CONSEGNA 1 » Riscrivi il brano del testo che inizia con le parole "Nel passato i" e termina con "traumatiche sono sfavorevoli.", sostituendo "genitore" con "papà".
CONSEGNA 2 »
Rispondi a queste domande sul testo:
(a) Com'erano le attese che i bambini facevano in passato?
(b) Di che cosa ha bisogno il bambino traumatizzato?
(c) Quali elementi sono sfavorevoli in caso di esperienze traumatiche?
CONSEGNA 3 »
Stabilisci se ciascuna affermazione concorda con il testo. Rispondi sì o no e cita le parole del testo che lo dimostrano.
(a) In passato i bambini sapevano quando avrebbero visto il genitore.
(b) Le regole che aiutano questi bambini a gestire l'ansia sono molto semplici.
(c) L'indefinitezza è un elemento favorevole in caso di esperienze traumatiche.

TESTO DI PARTENZA »

⁂

Nel passato i bambini facevano lunghe attese, venivano perquisiti, non sapevano quando avrebbero visto il genitore. Tutto questo era assolutamente irrispettoso dei bisogni e dei diritti di questi bambini, in quanto minori che compivano un’esperienza che di per sé poteva essere traumatica e noi sappiamo che questi bambini hanno delle sorta di regole che, se rispettate, permettono loro di gestire l’ansia. Sono regole molto semplici e quella fondamentale è che il bambino traumatizzato ha bisogno di controllare la realtà, per cui la vacuità e l’indefinitezza sono elementi che in caso di esperienze traumatiche sono sfavorevoli.

⁂

DATI »

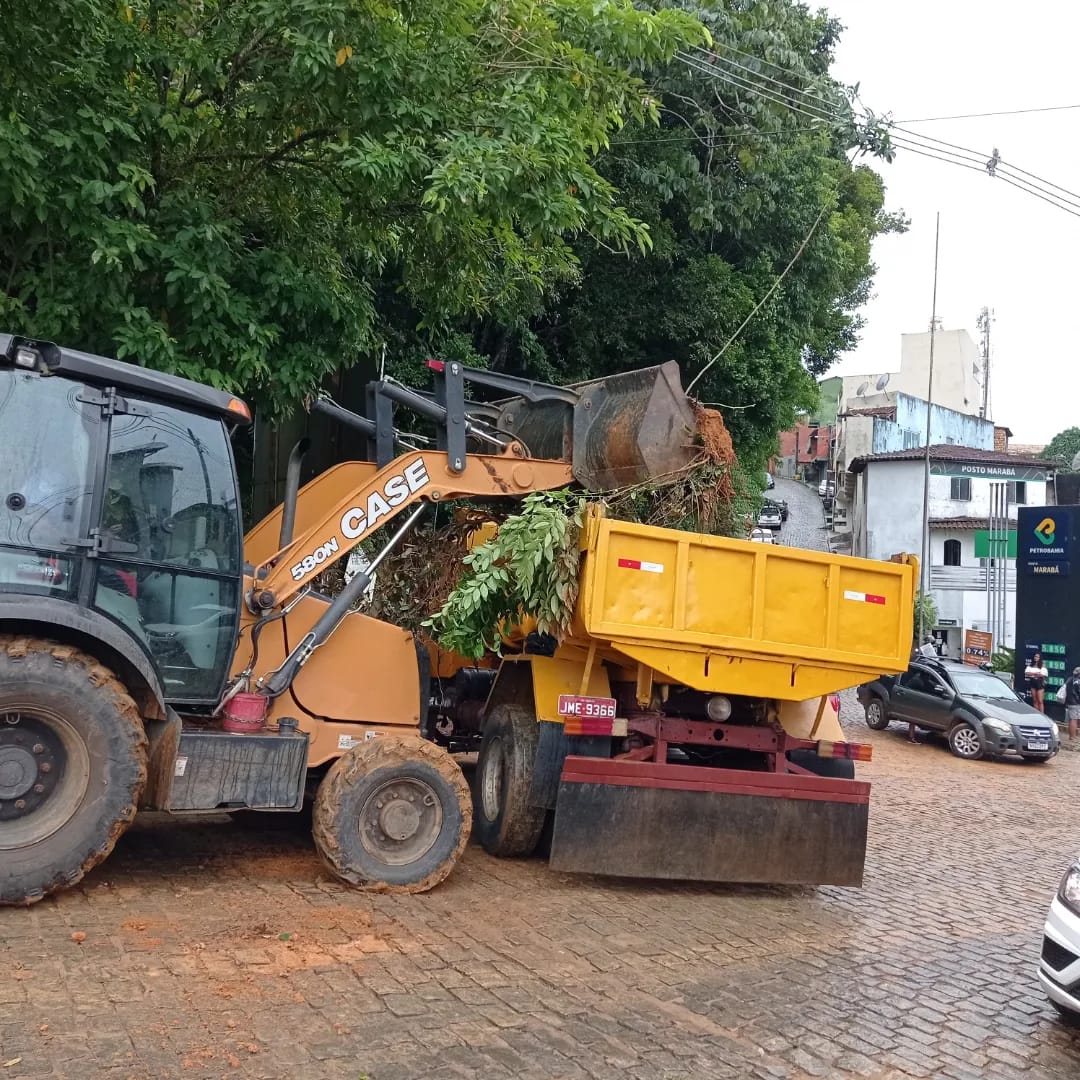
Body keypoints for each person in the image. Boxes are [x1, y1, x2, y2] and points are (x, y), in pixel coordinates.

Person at [1065, 667, 1080, 742]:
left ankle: (1071, 736)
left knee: (1072, 719)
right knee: (1074, 720)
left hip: (1070, 702)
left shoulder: (1069, 679)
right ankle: (1072, 737)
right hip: (1075, 702)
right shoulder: (1078, 682)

⁂

RISPOSTA 1 »
Nel passato i bambini facevano lunghe attese, venivano perquisiti, non sapevano quando avrebbero visto il papà. Tutto questo era assolutamente irrispettoso dei bisogni e dei diritti di questi bambini, in quanto minori che compivano un’esperienza che di per sé poteva essere traumatica e noi sappiamo che questi bambini hanno delle sorta di regole che, se rispettate, permettono loro di gestire l’ansia. Sono regole molto semplici e quella fondamentale è che il bambino traumatizzato ha bisogno di controllare la realtà, per cui la vacuità e l’indefinitezza sono elementi che in caso di esperienze traumatiche sono sfavorevoli.

RISPOSTA 2 »
(a) Erano lunghe.
(b) Ha bisogno di controllare la realtà.
(c) La vacuità e l'indefinitezza.

RISPOSTA 3 »
(a) No: "non sapevano quando avrebbero visto il genitore".
(b) Sì: "Sono regole molto semplici".
(c) No: "la vacuità e l’indefinitezza sono elementi che in caso di esperienze traumatiche sono sfavorevoli".